Uzun vadede kalıcı sağlıklı beslenme alışkanlığı kazanmak için bunlara dikkat!
- Beden bedellerine nazaran değişiklik göstermesine rağmen, sıvı bilhassa su tüketimi, saf su cinsinden en az 1,5 ortalamada ise 2 litre tüketilmelidir. Mevsim ve ısı değişiklikleri su tüketimi konusunda belirleyici olmamalı, hava durumuna bakılmaksızın vücudun muhtaçlığı olan su her daim tıpkı ortalamada tüketilmelidir.
- Sağlıklı bir beslenme planında tüm besin öğelerinde aşırılıktan kaçınılmalıdır.
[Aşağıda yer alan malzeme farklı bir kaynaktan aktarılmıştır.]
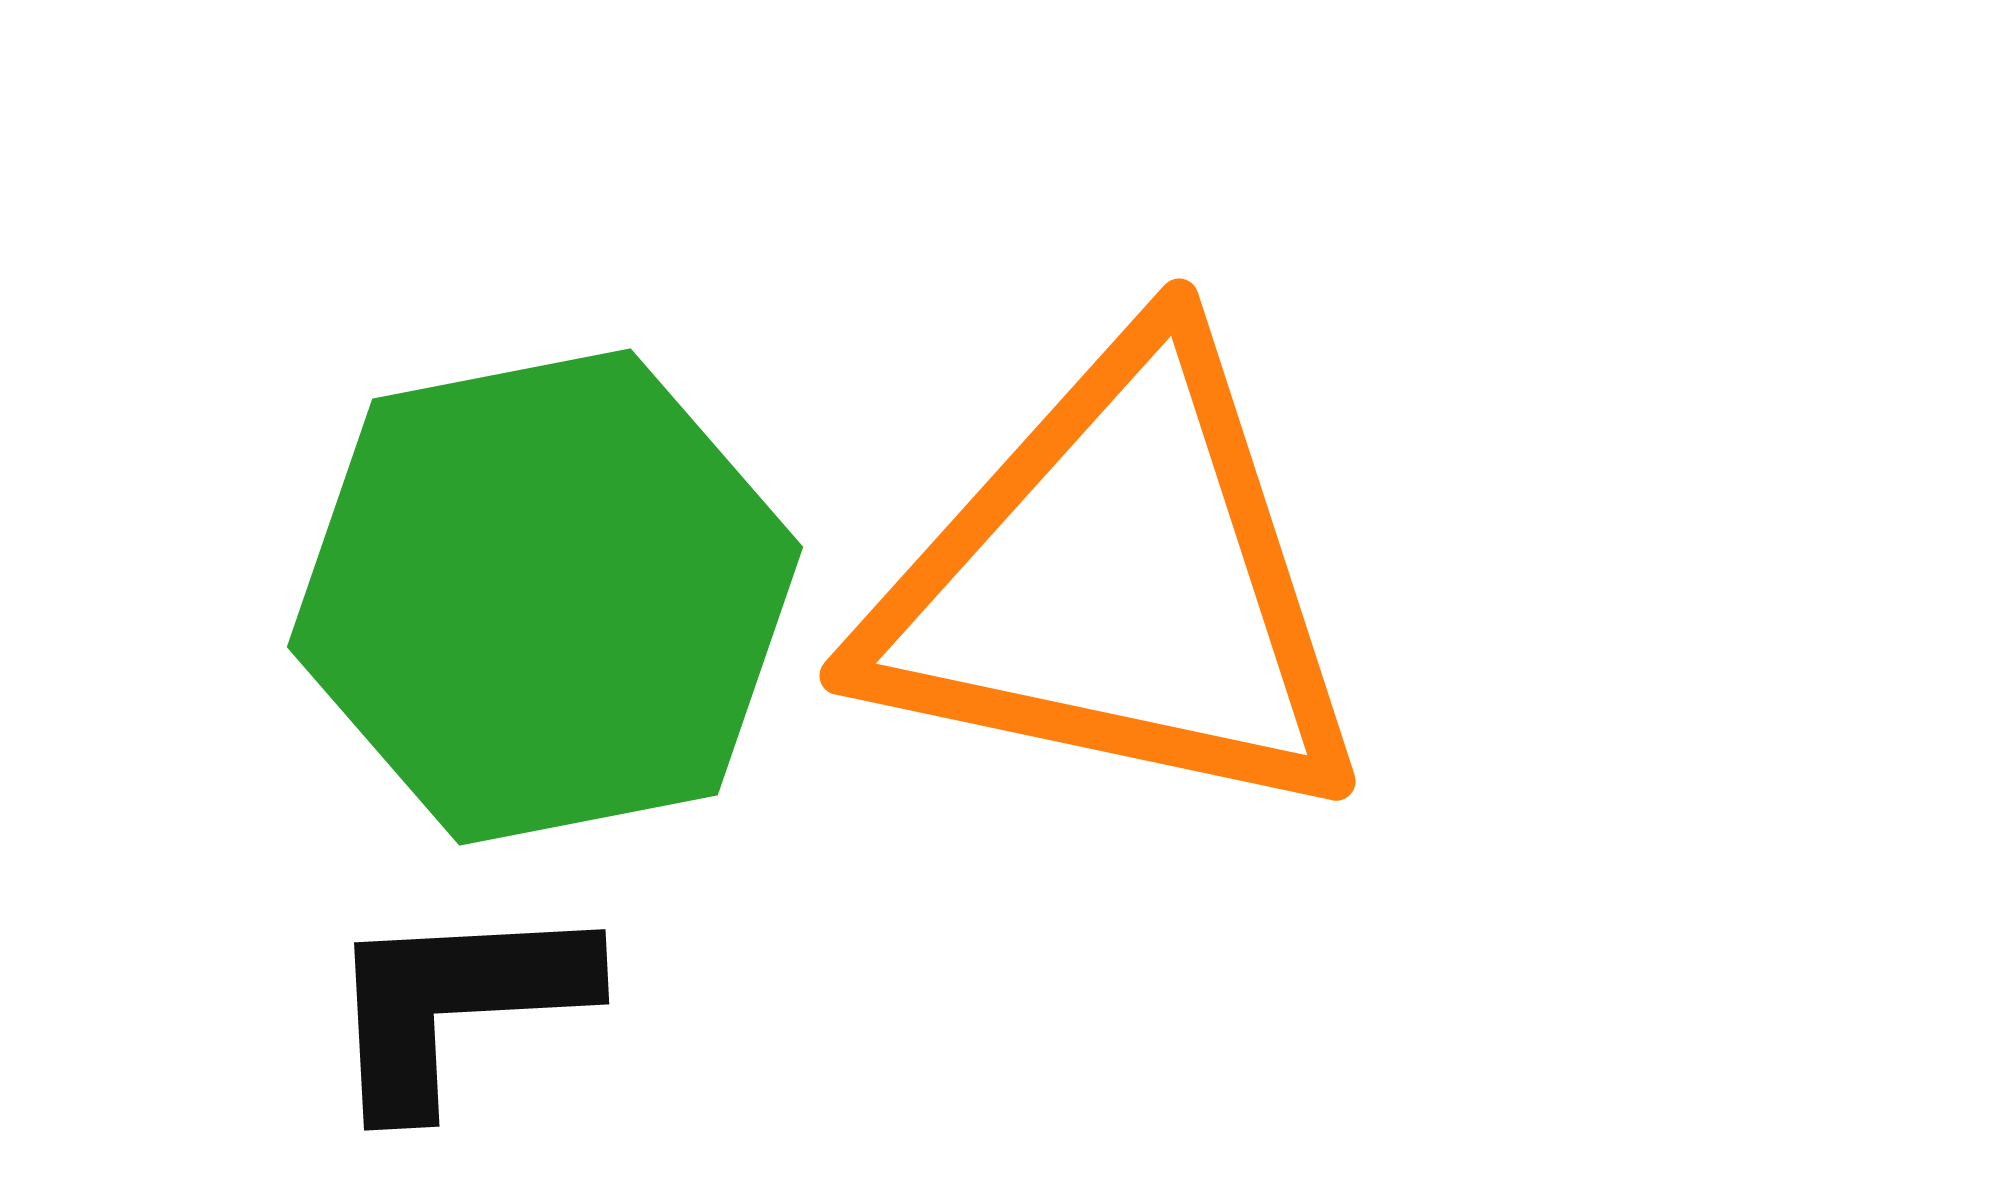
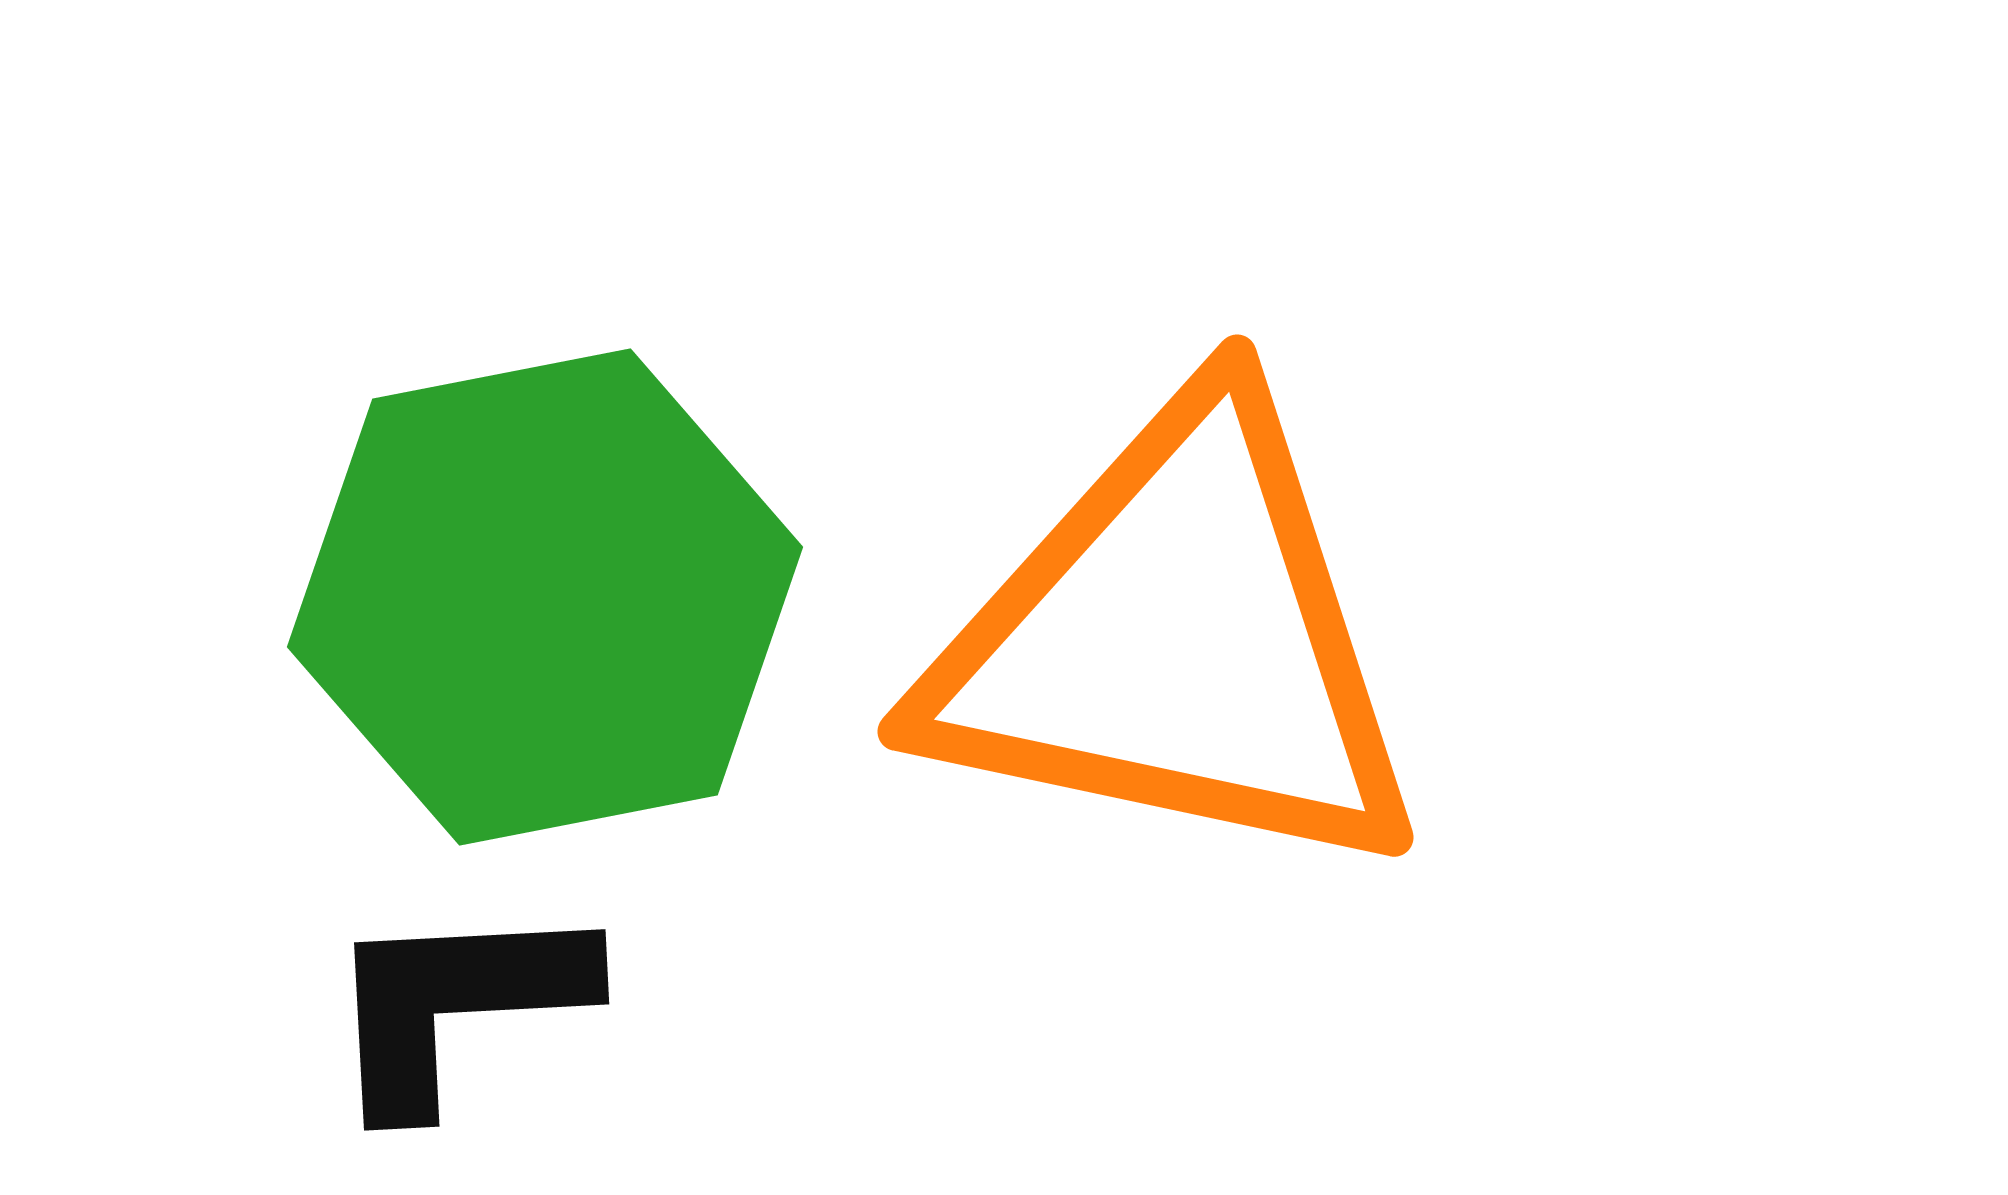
orange triangle: moved 58 px right, 56 px down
Diyette var olan içeriklerin mümkün olduğunca dışına çıkılmaması, beslenme istikrarını bozacak biçimde olan yönelimlerin önüne geçilmesi, duygusal yahut gerilime bağlı yeme ataklarının gerekirse profesyonel bir dayanakla (psikoterapi) çözümlenmesi, uzun vadede, kalıcı beslenme alışkanlığı kazanmak ismine değerli gerekliliklerdendir.
- Paketli ve ambalajlı eserler, yüksek ölçüde şurup ve katkı hususu içeren besinler, beslenmeye artı bir paha katmayacak sadece kalori içeriği yüksek besinler diyet listesi içinde yer almamalıdır.
- Kontrolsüz halde çay ve kahve tüketimi sonlandırılmalıdır. Ortalama günlük kahve tüketimi 2 fincanı geçmemeli, günlük çay tüketimi ise açık olmak şartı ile 4-5 bardakla sonlandırılmalıdır.
- Evde diyet yapılması ne yazık ki toplumda epeyce yaygın bir davranış modelidir. Halbuki diyet listesi ferdî olmalıdır. Sağlıklı bir listenin herkes için sabit ve standart kuralları olmasına rağmen içerikler şahsa nazaran seçilmektedir. Bu nedenle TV programı, toplumsal medya yahut bir diğerinin diyeti, şahsî olmayan içerikler, moda diyet metotları işe yaramayacağı üzere kalıcı, yanlışsız ve sağlıklı sonuçları beraberinde getirmemektedir. Kalıcı sonuçlar elde edilmediği üzere, sıhhati önemli manada olumsuz etkileyebilecek sonuçlar doğurabilmektedir. Sıhhatsiz sistemlerle süratli kilo alıp verme döngüsü (yo yo etkisi) inatçı ve verilemeyen kiloları beraberinde getirmektedir. Uzun vadede kilo verme için gayret eden bireyler için bu durum önemli bir motivasyon kaybına yol açabilir.
- İdeal ve sağlıklı bir kilo verme programında haftalık tartı kaybı ortalama 1 – 1,5 kilo ortasında olmalıdır. Bu pahalar beslenme programının yanı sıra gerçek yapılan fizikî aktivite ile artış gösterebilir ve bu artış kabul edilebilir. Fakat ortalama 3,5 kilogramın üstündeki kayıplar, uygulanan programın yanlışlı olduğunun bir göstergesidir. Sağlıklı bir kilo verme programında kalıcı sonuç elde etmek için diyetisyen iddiası süreyi belirlemeli ve danışana bu bahiste bilgi vermelidir. Süratli kilo kaybı sağlanan beslenme programlarının sonucunda ne yazık ki verilen kilolar kalıcı ve uzun vadede korunabilir olmamaktadır. Rastgele bir danışana/hastaya sağlıklı yahut tıbbi beslenme programı hazırlarken gaye, sıhhati müdafaanın ve alışkanlık kazandırmanın yanı sıra, gerçek beslenmenin ne olduğunu öğretmek ve bu öğretileri hayata geçirebilecek formülleri bir arada oluşturmaktır.